Being philosophical about it, human history teaches us that all things must pass.

Everything has its allocated time in which to shine. A time for every purpose under heaven. We have all our entrances and exits.

However, there are current trends that I specially like to age badly soon: social media platforms and digital channels that provide the stage for vanity performances and self-promotion, anonymous bots peddling lies and falsehoods and Internet sites that instigate hatred, spew toxic comments, and badmouth other people without remorse or accountability.

On a deeper level, there are things that we have the duty and obligation to ensure that they will not only age well but would last as long as humanity.

I can point out a few: the arts, the legacies of the past, which are conveyors of our culture and our natural resources, an inheritance, which must not only be respected, protected and conserved but renewed.
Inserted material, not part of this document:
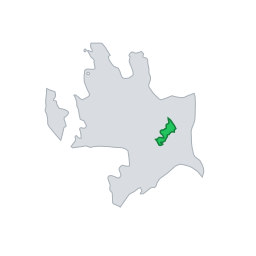 Şamaxı on a map of Azerbaijan (Natural Earth projection), rotated 37°
{"feature_id": "AZE-1716", "entity_name": "Şamaxı", "entity_type": "District", "adm_level": 1, "iso_a3": "AZE", "parent_name": "Azerbaijan", "parent_adm1": "", "projection": "natural_earth1", "projection_center": [48.613, 40.608], "detail": "fine", "context": "in_parent", "style": "filled", "palette": "green", "viewbox_px": 256, "rotation_deg": 37, "n_neighbors": 0, "source": "natural_earth", "source_scale": "10m", "svg_char_len": 4021}
<svg xmlns="http://www.w3.org/2000/svg" viewBox="0 0 256 256"><g transform="rotate(37 128 128)"><path d="M169.4,195.9L168.5,195.8L162.0,197.3L160.6,196.8L155.0,189.9L153.9,189.1L151.5,188.8L150.1,187.6L148.9,185.8L148.3,184.4L142.5,180.6L141.6,179.2L141.5,178.0L142.4,176.9L143.3,176.0L146.2,175.0L149.5,174.2L150.5,173.7L151.1,172.6L151.0,171.0L150.5,169.5L145.8,166.6L145.2,165.3L145.1,163.8L145.4,162.2L146.1,161.0L150.0,159.3L152.0,157.5L150.7,155.6L146.6,151.1L141.7,146.2L138.4,146.2L134.6,147.6L128.5,151.8L125.2,153.6L120.8,156.5L116.0,159.8L112.0,163.3L109.6,166.2L105.2,167.5L103.0,169.9L95.7,177.2L93.7,177.1L93.6,173.5L93.7,170.6L93.2,169.0L90.9,166.7L90.9,165.8L91.5,165.1L93.3,165.5L95.6,165.4L96.7,164.5L94.3,161.5L92.1,159.5L90.2,158.2L89.8,157.4L89.8,156.8L90.2,156.1L93.4,154.5L93.8,153.0L93.6,151.3L88.5,148.8L84.7,149.8L81.3,147.0L79.1,144.8L76.4,142.5L74.0,141.3L71.7,138.4L67.7,135.4L65.1,134.5L65.1,134.1L65.6,133.5L66.7,133.1L73.9,133.2L74.8,132.7L75.3,131.4L76.3,129.5L77.5,126.7L77.4,124.4L70.2,120.6L64.9,117.1L61.4,112.5L58.9,108.3L59.0,106.9L59.8,105.6L65.4,101.7L65.8,100.7L65.7,100.0L63.7,98.1L61.2,96.0L60.4,94.5L58.9,93.8L55.9,93.7L50.6,91.2L49.5,91.0L49.2,90.5L49.5,90.0L53.3,88.9L53.2,88.1L52.1,87.0L50.0,86.2L48.1,84.2L47.4,82.4L54.3,77.2L56.3,76.1L60.7,77.1L70.0,80.6L69.3,82.5L70.2,83.6L72.3,85.1L76.4,86.6L79.8,87.3L81.6,86.7L84.2,86.1L87.7,87.8L90.8,90.0L92.4,90.9L93.3,91.2L95.7,90.4L98.6,87.6L99.8,84.2L100.1,82.6L98.4,80.3L95.0,77.9L91.1,75.7L88.6,73.8L87.0,70.1L85.4,69.7L85.0,69.2L84.8,67.9L84.9,66.1L85.4,64.8L87.0,64.2L88.6,64.0L90.0,62.7L91.9,60.1L92.6,58.7L96.0,59.5L96.5,61.8L97.1,62.3L98.5,62.0L100.8,61.0L102.7,61.8L105.0,64.5L108.3,67.4L110.1,69.3L110.8,70.7L112.5,72.0L115.0,73.5L116.9,75.9L118.7,81.5L120.4,82.8L126.8,84.9L129.1,85.3L135.4,86.1L137.6,85.5L140.8,80.7L143.7,75.8L146.5,74.7L151.4,72.4L154.3,70.1L155.5,67.7L158.3,63.1L160.0,60.5L162.9,62.8L167.9,69.0L175.1,79.1L176.8,82.0L178.0,85.3L179.0,89.4L180.6,92.9L187.9,101.9L191.1,105.2L196.2,109.5L198.1,110.5L200.5,110.7L204.9,110.7L208.9,112.4L210.9,113.6L213.0,115.3L214.9,117.3L216.8,122.5L209.7,120.8L202.6,121.1L198.6,122.2L194.7,123.8L191.0,125.9L188.7,130.2L186.7,140.0L183.9,149.2L184.0,153.5L185.3,157.6L185.1,159.5L183.8,160.3L182.2,162.1L180.0,170.5L178.9,172.2L177.5,173.2L177.1,172.2L177.1,170.0L174.0,168.1L172.4,170.3L171.3,174.9L169.0,179.8L168.9,180.7L169.4,195.9ZM64.5,109.2L64.8,107.9L63.9,107.3L63.0,107.2L62.2,107.9L62.2,109.5L63.3,109.8L64.5,109.2ZM40.7,147.5L39.7,146.2L39.2,145.4L42.4,144.8L47.6,143.0L49.0,143.9L50.5,145.7L51.3,147.3L51.4,150.2L52.0,150.7L54.5,149.7L55.7,150.9L57.6,152.3L61.0,153.7L65.9,151.5L68.3,151.0L70.3,151.0L71.4,151.7L71.8,154.0L71.3,156.8L70.8,158.3L71.8,159.5L75.8,162.2L77.4,163.7L76.6,166.3L79.5,172.7L80.5,175.2L81.7,178.3L75.5,177.1L64.5,174.5L61.5,173.1L58.7,169.6L57.0,167.9L54.5,165.7L52.4,164.8L50.8,163.3L50.0,161.0L48.7,159.0L46.4,156.6L41.4,148.4L40.7,147.5ZM48.0,92.9L47.3,93.3L46.3,92.9L46.0,91.9L46.0,90.8L47.1,90.6L47.9,90.9L48.2,91.8L48.0,92.9Z" fill="#d9dde1" stroke="#a8b0b8" stroke-width="1"/><path d="M165.5,120.0L165.1,121.5L164.2,122.5L163.1,123.0L162.1,122.5L160.7,121.9L159.4,121.1L158.1,120.8L156.9,120.5L157.6,119.7L158.2,118.9L158.3,117.9L158.4,116.9L159.8,115.9L161.4,115.2L162.0,114.9L162.5,114.3L162.0,113.9L161.3,113.6L160.6,113.1L160.0,112.8L158.9,112.7L157.8,112.7L156.6,112.2L155.7,111.1L156.0,109.5L157.4,108.2L157.6,107.9L157.8,107.6L157.9,107.2L157.8,106.9L158.2,106.1L158.6,105.4L158.0,104.2L157.0,103.2L156.8,102.7L156.5,102.1L157.5,100.4L157.3,98.7L155.6,97.5L154.2,96.0L156.8,96.0L159.2,96.7L161.3,97.5L163.4,98.1L165.0,98.9L166.6,99.7L166.2,101.7L167.4,103.4L166.1,104.1L165.0,105.0L164.6,106.7L164.7,108.4L164.1,109.2L163.6,109.9L163.9,110.4L164.4,110.8L164.6,111.5L164.6,112.2L164.8,113.0L164.9,113.9L164.9,114.6L165.0,115.2L165.4,115.7L165.2,116.4L164.8,117.1L164.5,117.8L164.3,118.6L163.7,119.1L162.8,119.5L163.0,120.1L164.3,120.1L165.5,120.0Z" fill="#22c55e" stroke="#15803d" stroke-width="1.5"/></g></svg>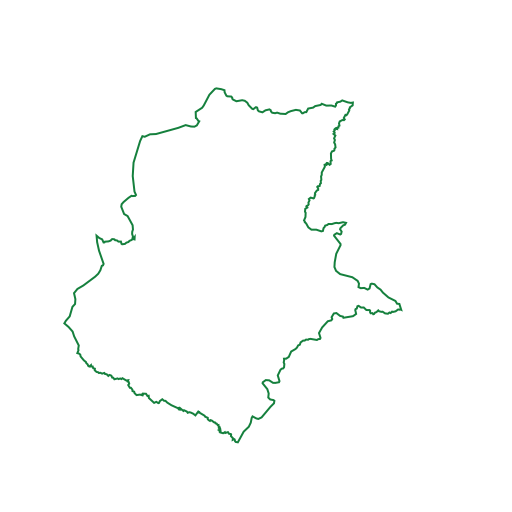 outline of Luiza, Kasaï-Occidental, Democratic Republic of the Congo, rotated 113°
{"feature_id": "63176286B81146580347594", "entity_name": "Luiza", "entity_type": "district", "adm_level": 2, "iso_a3": "COD", "parent_name": "Democratic Republic of the Congo", "parent_adm1": "Kasaï-Occidental", "projection": "albers", "projection_center": [22.518, -7.202], "detail": "fine", "context": "isolated", "style": "outline", "palette": "green", "viewbox_px": 512, "rotation_deg": 113, "n_neighbors": 0, "source": "geoboundaries", "source_scale": "gbopen_adm2", "svg_char_len": 6136}
<svg xmlns="http://www.w3.org/2000/svg" viewBox="0 0 512 512"><g transform="rotate(113 256 256)"><path d="M248.8,101.3L244.1,105.3L244.8,107.5L242.9,110.1L242.4,117.9L240.1,124.9L238.3,128.2L237.5,132.1L235.7,135.9L236.2,138.6L237.1,139.5L241.5,138.8L243.3,140.1L243.1,143.9L244.7,147.0L244.6,149.5L241.2,150.4L239.2,152.7L237.9,159.0L239.8,171.5L238.4,176.5L235.5,179.5L231.0,181.1L222.6,183.0L213.0,182.4L211.9,182.9L206.8,192.1L205.8,192.2L203.4,190.5L203.3,186.9L202.4,186.3L200.1,186.7L198.5,189.1L197.2,189.1L193.7,187.7L192.4,186.3L190.3,186.1L190.9,189.1L193.5,192.7L194.1,195.0L195.1,196.5L197.0,198.7L198.2,201.8L199.6,202.5L201.0,204.2L202.6,204.2L203.9,204.7L206.8,204.2L207.8,205.5L208.2,210.8L210.1,215.3L209.2,219.0L206.4,222.6L205.8,224.3L205.2,224.5L204.5,225.7L200.8,225.7L196.8,227.2L196.1,228.2L193.3,229.1L191.4,227.7L190.7,229.0L190.2,229.0L189.0,227.9L187.9,227.7L186.4,228.6L183.8,228.5L182.9,229.6L180.9,228.5L180.5,225.5L179.9,225.2L177.8,225.3L177.1,225.7L176.5,225.4L175.1,226.3L172.0,225.6L170.9,224.6L169.5,225.2L168.5,226.6L167.7,226.4L166.8,224.8L164.6,225.2L163.7,224.7L161.5,225.8L160.4,225.6L157.3,227.2L155.6,227.2L153.4,228.1L146.9,227.5L145.2,228.5L144.4,227.5L144.8,225.9L143.7,227.4L142.7,227.2L142.4,226.4L143.3,223.9L142.1,223.2L139.8,224.4L139.2,224.4L138.5,223.7L137.3,224.8L132.3,227.1L130.0,226.9L128.7,225.4L127.8,225.2L126.6,225.7L125.0,225.2L122.3,226.8L121.0,228.4L118.4,228.7L117.2,230.1L114.1,230.0L113.4,232.2L112.7,231.6L111.7,231.8L111.1,233.1L109.7,232.6L108.9,233.3L107.9,232.9L107.5,231.1L106.6,231.9L105.7,230.3L104.4,230.8L103.4,230.1L101.5,231.4L99.4,231.5L97.1,229.6L96.6,228.1L95.6,227.7L94.7,229.1L91.2,228.8L91.3,228.0L90.2,227.4L85.6,227.0L84.7,227.7L83.5,227.3L82.5,227.7L79.6,225.9L76.9,226.8L78.0,228.5L78.7,231.5L79.1,237.4L81.0,238.7L82.9,241.4L83.7,241.3L84.6,241.9L86.2,241.2L87.6,241.5L88.0,245.3L90.1,250.1L90.2,255.0L91.7,255.5L94.9,260.1L97.1,261.4L99.9,265.6L103.9,265.9L104.6,267.4L106.4,268.7L106.6,269.4L104.9,272.4L105.9,276.4L109.0,280.5L111.2,282.7L113.7,284.2L115.5,289.2L115.8,292.6L117.1,294.2L117.8,297.1L117.1,298.7L116.1,299.4L115.8,300.9L118.2,304.2L121.2,306.2L121.7,309.8L121.2,311.2L119.0,312.9L118.9,313.5L119.1,314.3L121.9,315.9L122.0,317.0L120.1,321.6L118.3,323.9L117.5,327.0L118.0,329.6L121.2,334.5L121.0,338.2L120.5,339.3L119.5,339.8L118.9,341.1L120.2,344.8L120.0,345.9L117.6,348.8L115.7,349.8L116.0,353.1L117.2,358.0L118.2,359.1L125.7,361.9L137.9,362.9L140.6,363.5L147.0,367.8L152.5,365.2L152.5,364.4L154.2,361.8L154.2,360.9L158.9,361.5L161.0,363.2L162.2,366.4L163.0,371.9L168.4,377.6L182.8,395.7L185.4,401.1L189.7,405.0L190.1,407.4L195.4,407.6L217.9,405.2L230.6,400.7L244.2,393.0L246.7,390.3L247.9,390.7L249.1,393.1L249.2,394.1L252.3,396.1L258.1,399.0L260.8,399.9L263.3,399.3L268.9,393.8L269.4,389.8L275.9,381.6L279.7,379.6L282.1,379.4L284.2,378.6L286.1,376.9L287.9,376.6L287.3,375.4L286.0,375.1L288.2,374.3L288.5,376.3L289.8,376.7L291.5,378.4L293.0,378.9L294.3,380.5L296.1,381.4L297.5,383.8L297.3,384.6L295.5,386.0L296.5,388.3L296.0,390.0L296.5,391.9L296.0,392.8L296.4,394.5L297.0,395.3L298.6,395.8L300.2,397.5L301.8,400.6L302.7,400.8L303.1,401.6L300.8,404.1L300.7,407.2L299.6,410.7L305.4,407.6L312.4,402.6L322.8,393.2L324.4,393.2L325.3,394.1L330.0,393.7L334.0,394.3L337.9,396.0L350.6,403.4L356.1,407.5L361.3,409.0L366.3,405.4L370.9,403.8L374.5,405.1L384.4,403.9L389.9,405.7L392.9,406.1L394.6,400.7L397.2,395.3L401.0,392.0L407.6,384.2L411.2,383.3L412.0,382.6L415.2,382.5L415.0,380.5L415.5,379.2L417.0,378.2L419.3,373.7L420.1,371.0L420.9,370.4L421.6,368.5L422.6,367.7L422.9,366.3L421.0,365.3L422.2,364.7L421.5,363.2L422.9,362.0L422.7,360.3L424.2,359.8L425.0,357.5L424.7,355.7L425.1,354.9L424.3,353.6L424.4,351.7L422.9,349.9L423.6,348.9L423.2,347.2L424.1,345.1L422.8,344.5L422.6,343.0L422.8,342.2L424.1,340.9L423.8,339.9L424.8,338.2L422.8,335.6L423.0,334.4L421.8,333.1L421.9,331.8L420.7,331.2L421.3,326.6L420.3,325.1L421.7,325.0L421.7,324.0L423.1,322.8L424.7,323.2L425.1,322.7L426.6,320.6L426.2,319.6L427.3,317.6L428.6,316.9L428.5,315.1L429.7,314.2L430.7,311.6L428.9,308.6L428.6,305.9L427.7,305.9L427.5,306.7L426.9,306.5L425.8,303.4L427.3,301.2L426.6,300.2L428.6,299.1L431.0,292.4L429.2,290.8L429.6,288.4L429.2,287.9L427.1,287.8L424.5,286.3L425.2,284.1L424.7,282.7L425.6,280.5L426.4,275.6L426.6,268.4L427.4,266.8L427.2,266.2L425.8,267.5L425.5,267.1L427.0,262.3L426.1,262.0L426.2,258.9L427.0,257.6L425.9,256.5L425.6,254.9L425.7,252.2L426.4,249.5L421.9,248.4L422.4,247.6L421.9,247.1L422.3,246.7L423.1,240.9L423.8,240.0L423.8,237.2L425.1,236.6L425.6,235.3L425.8,233.9L424.8,233.6L424.8,232.1L425.5,229.8L425.2,228.8L425.9,227.8L425.6,226.9L426.6,225.2L426.2,224.5L428.5,223.2L427.8,222.6L429.3,221.2L430.7,222.2L431.0,220.3L432.1,220.7L432.4,220.1L432.0,217.0L430.3,215.8L430.9,215.1L429.1,213.0L430.2,211.3L429.7,209.6L430.1,209.1L431.6,208.7L432.7,206.1L434.3,205.6L433.1,204.6L433.2,204.0L434.7,202.9L435.1,202.0L434.6,199.9L422.5,198.7L416.0,195.9L411.5,195.7L406.7,196.7L405.0,196.5L405.4,192.3L405.1,190.2L402.4,187.8L389.0,183.7L384.6,181.9L382.1,182.5L381.8,183.6L382.5,186.9L381.5,189.4L377.6,190.6L374.1,193.6L370.6,200.2L369.6,200.4L366.4,198.5L365.3,195.3L366.1,190.8L365.3,188.7L363.2,185.5L362.0,185.5L357.4,189.3L351.1,189.0L349.7,188.3L348.9,187.1L347.5,186.7L344.3,187.7L343.2,188.9L340.8,189.4L339.6,190.1L338.7,188.1L336.1,186.4L330.2,186.3L326.2,183.3L324.3,182.5L321.9,182.3L320.5,181.0L318.1,181.2L315.5,179.6L314.8,178.1L313.4,177.3L312.7,175.3L311.9,174.9L311.0,173.5L309.5,167.1L308.2,166.2L307.4,164.7L306.2,164.6L302.3,167.9L295.9,167.2L288.0,164.4L285.8,161.5L284.2,161.2L282.8,162.5L278.5,161.9L277.1,159.7L278.3,155.1L277.8,152.3L278.7,151.4L273.5,143.2L270.2,141.2L267.0,143.5L266.0,143.6L265.0,142.7L262.6,143.0L261.8,142.1L262.4,139.2L261.3,136.7L262.6,133.3L261.4,130.3L261.7,129.6L263.2,129.0L263.9,128.1L263.1,126.5L263.8,125.3L263.3,124.7L261.6,124.3L260.6,123.2L258.3,122.2L258.8,121.2L258.4,118.7L257.8,117.7L258.4,114.8L257.6,112.0L255.9,111.1L255.9,109.8L254.0,109.0L254.0,108.1L252.4,105.9L249.7,104.3L249.3,102.8L248.8,102.5L248.8,101.3Z" fill="none" stroke="#15803d" stroke-width="2"/></g></svg>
Then, of course, there are the immortal lessons from the spiritual masters.

You know what I also like to see get better with age? You.

Mark Twain once said that ageing is “a privilege denied to many.” So make the best of this privilege. “Getting old is like climbing a mountain,” the actress Ingrid Bergman noted, “you get a little out of breath, but the view is much better!”

Age well like a good wine. Grow mellow. Become more aromatic and flavorful.